> Records to use:
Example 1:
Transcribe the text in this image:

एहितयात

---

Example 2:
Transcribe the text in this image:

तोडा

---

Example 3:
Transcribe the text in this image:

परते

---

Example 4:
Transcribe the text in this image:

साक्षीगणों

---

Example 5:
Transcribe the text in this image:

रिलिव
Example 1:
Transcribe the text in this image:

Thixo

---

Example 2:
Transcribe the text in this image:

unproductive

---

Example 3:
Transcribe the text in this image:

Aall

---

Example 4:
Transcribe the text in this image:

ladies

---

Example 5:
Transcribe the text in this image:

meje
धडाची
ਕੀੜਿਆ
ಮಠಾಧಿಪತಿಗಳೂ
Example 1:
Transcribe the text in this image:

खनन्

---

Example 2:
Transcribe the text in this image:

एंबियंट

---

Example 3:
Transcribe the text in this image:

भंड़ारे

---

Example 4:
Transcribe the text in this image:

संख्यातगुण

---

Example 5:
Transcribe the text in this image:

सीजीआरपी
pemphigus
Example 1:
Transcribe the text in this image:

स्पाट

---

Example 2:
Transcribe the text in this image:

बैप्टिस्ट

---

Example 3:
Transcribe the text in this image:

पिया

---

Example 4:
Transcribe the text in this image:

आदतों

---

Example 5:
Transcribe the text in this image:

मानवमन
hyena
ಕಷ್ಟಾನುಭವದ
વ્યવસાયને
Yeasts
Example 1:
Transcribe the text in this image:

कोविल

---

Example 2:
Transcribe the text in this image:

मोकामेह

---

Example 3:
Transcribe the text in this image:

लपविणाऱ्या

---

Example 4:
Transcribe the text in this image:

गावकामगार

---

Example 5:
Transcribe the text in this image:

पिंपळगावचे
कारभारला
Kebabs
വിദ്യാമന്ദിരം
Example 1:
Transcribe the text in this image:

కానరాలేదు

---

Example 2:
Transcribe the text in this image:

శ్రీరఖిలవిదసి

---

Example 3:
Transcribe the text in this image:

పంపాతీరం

> How to complete this task: The listing above should be printed again in full, unchanged.

> Answer to this task:
Example 1:
Transcribe the text in this image:

एहितयात

---

Example 2:
Transcribe the text in this image:

तोडा

---

Example 3:
Transcribe the text in this image:

परते

---

Example 4:
Transcribe the text in this image:

साक्षीगणों

---

Example 5:
Transcribe the text in this image:

रिलिव
Example 1:
Transcribe the text in this image:

Thixo

---

Example 2:
Transcribe the text in this image:

unproductive

---

Example 3:
Transcribe the text in this image:

Aall

---

Example 4:
Transcribe the text in this image:

ladies

---

Example 5:
Transcribe the text in this image:

meje
धडाची
ਕੀੜਿਆ
ಮಠಾಧಿಪತಿಗಳೂ
Example 1:
Transcribe the text in this image:

खनन्

---

Example 2:
Transcribe the text in this image:

एंबियंट

---

Example 3:
Transcribe the text in this image:

भंड़ारे

---

Example 4:
Transcribe the text in this image:

संख्यातगुण

---

Example 5:
Transcribe the text in this image:

सीजीआरपी
pemphigus
Example 1:
Transcribe the text in this image:

स्पाट

---

Example 2:
Transcribe the text in this image:

बैप्टिस्ट

---

Example 3:
Transcribe the text in this image:

पिया

---

Example 4:
Transcribe the text in this image:

आदतों

---

Example 5:
Transcribe the text in this image:

मानवमन
hyena
ಕಷ್ಟಾನುಭವದ
વ્યવસાયને
Yeasts
Example 1:
Transcribe the text in this image:

कोविल

---

Example 2:
Transcribe the text in this image:

मोकामेह

---

Example 3:
Transcribe the text in this image:

लपविणाऱ्या

---

Example 4:
Transcribe the text in this image:

गावकामगार

---

Example 5:
Transcribe the text in this image:

पिंपळगावचे
कारभारला
Kebabs
വിദ്യാമന്ദിരം
Example 1:
Transcribe the text in this image:

కానరాలేదు

---

Example 2:
Transcribe the text in this image:

శ్రీరఖిలవిదసి

---

Example 3:
Transcribe the text in this image:

పంపాతీరం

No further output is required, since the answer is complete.